Address for correspondence:
Bjørg Evjen Olsen
Center for International Health
Armauer Hansens House
University of Bergen
N-5021 Berggen


Background. To assess the completeness of various information sources and the subsequent estimates on maternal mortality.

Methods. Maternal deaths in the study area, rural northern Tanzania, in 1995 were identified from hospital records, health centers and dispensaries, registration by village leaders, follow up of an antenatal cohort, and a household survey. Data from some of these sources were also obtained in 1996.

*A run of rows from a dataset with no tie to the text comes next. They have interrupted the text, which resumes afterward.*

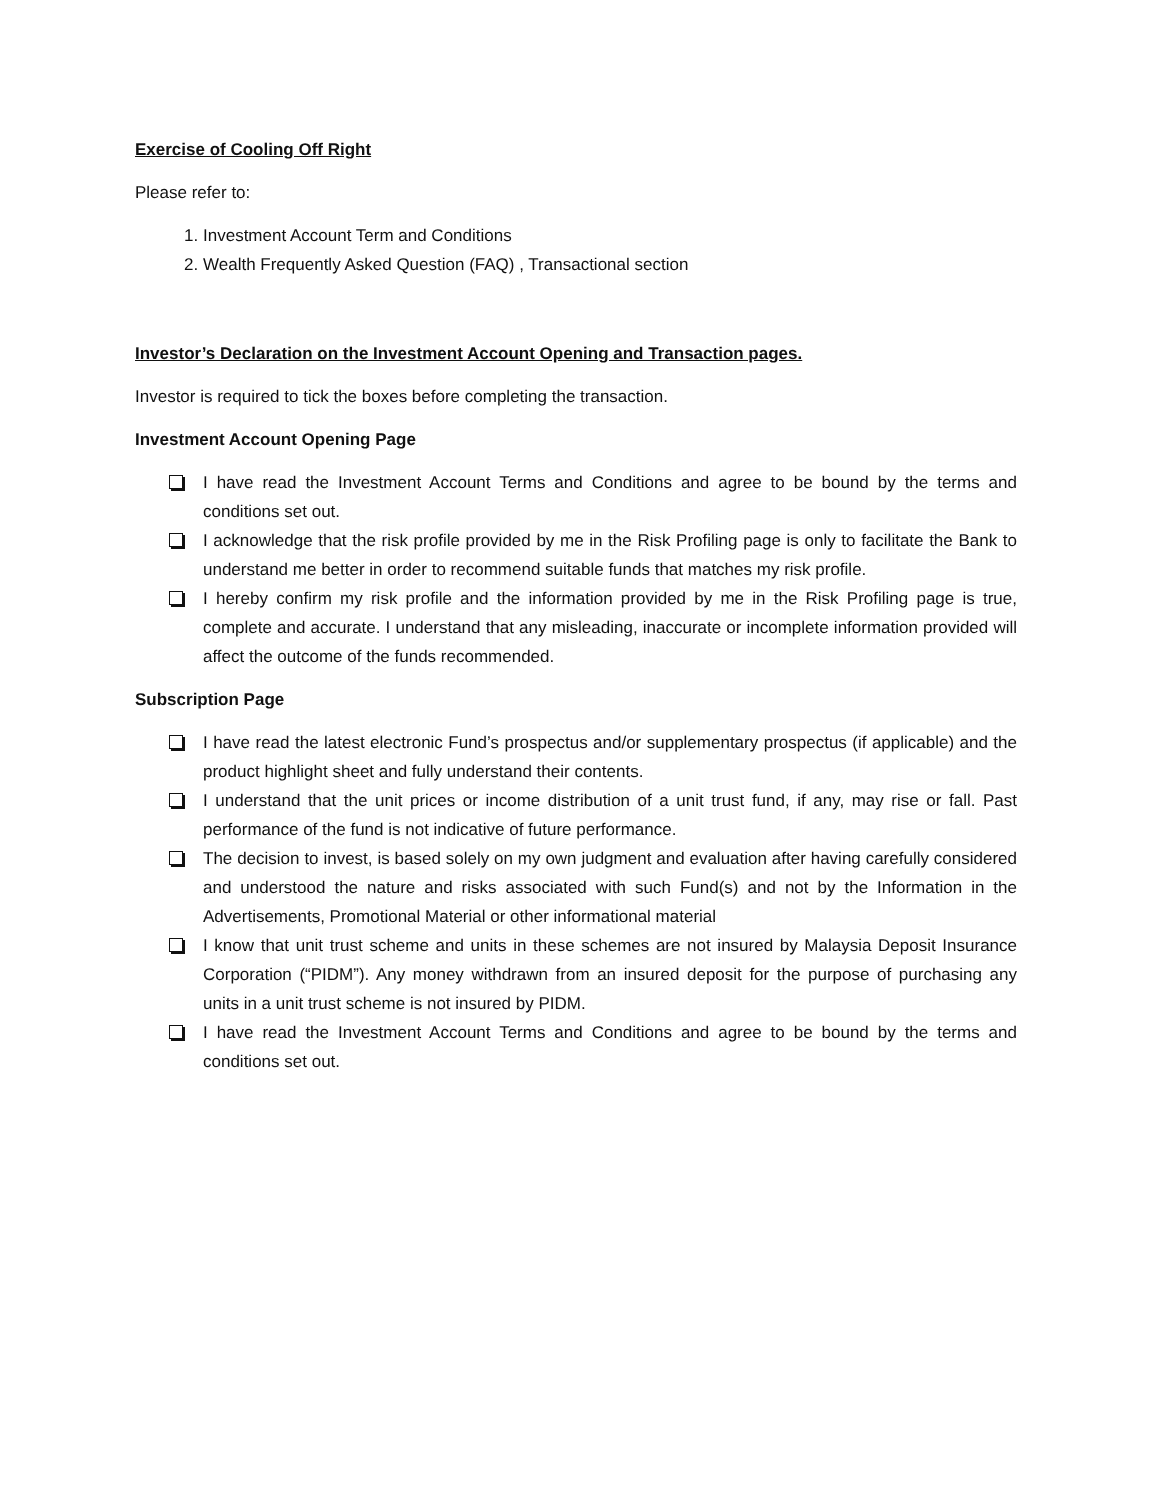Exercise of Cooling Off Right
Please refer to:
1. Investment Account Term and Conditions
2. Wealth Frequently Asked Question (FAQ) , Transactional section
Investor’s Declaration on the Investment Account Opening and Transaction pages.
Investor is required to tick the boxes before completing the transaction.
Investment Account Opening Page
I have read the Investment Account Terms and Conditions and agree to be bound by the terms and conditions set out.
I acknowledge that the risk profile provided by me in the Risk Profiling page is only to facilitate the Bank to understand me better in order to recommend suitable funds that matches my risk profile.
I hereby confirm my risk profile and the information provided by me in the Risk Profiling page is true, complete and accurate. I understand that any misleading, inaccurate or incomplete information provided will affect the outcome of the funds recommended.
Subscription Page
I have read the latest electronic Fund’s prospectus and/or supplementary prospectus (if applicable) and the product highlight sheet and fully understand their contents.
I understand that the unit prices or income distribution of a unit trust fund, if any, may rise or fall. Past performance of the fund is not indicative of future performance.
The decision to invest, is based solely on my own judgment and evaluation after having carefully considered and understood the nature and risks associated with such Fund(s) and not by the Information in the Advertisements, Promotional Material or other informational material
I know that unit trust scheme and units in these schemes are not insured by Malaysia Deposit Insurance Corporation (“PIDM”). Any money withdrawn from an insured deposit for the purpose of purchasing any units in a unit trust scheme is not insured by PIDM.
I have read the Investment Account Terms and Conditions and agree to be bound by the terms and conditions set out.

Results. In 1995, 22 of a total of 26 maternal deaths were identified at the Haydom hospital. Three of the 15 deaths (20%) reported by the village leaders were not identified at any health facility. Four deaths were found in the antenatal cohort and one death in the household survey. Only two deaths were reported by the official statistics. Of the identified maternal deaths, 85% were found from health facility data. Including data from 1996, a total of 45 maternal deaths were identified; 13 of which were direct and 32 indirect obstetric deaths.

The 1995 estimated maternal mortality ratio, based on reports from the multiple source registrations, was 382 (95% confidence interval 250–560) per 100 000 live births. The antenatal cohort yielded an estimate of 322 (95% confidence interval 160–580). The ratio based on official figures for 1995 and 1996 combined was 123 (95% confidence interval 70–200).

Conclusions. Even a high quality routine registration of maternal deaths will miss a small proportion of cases. Investing in better registration of direct and indirect obstetric deaths will give better insight into this important health problem. Estimates based on official reports showed substantial underreporting.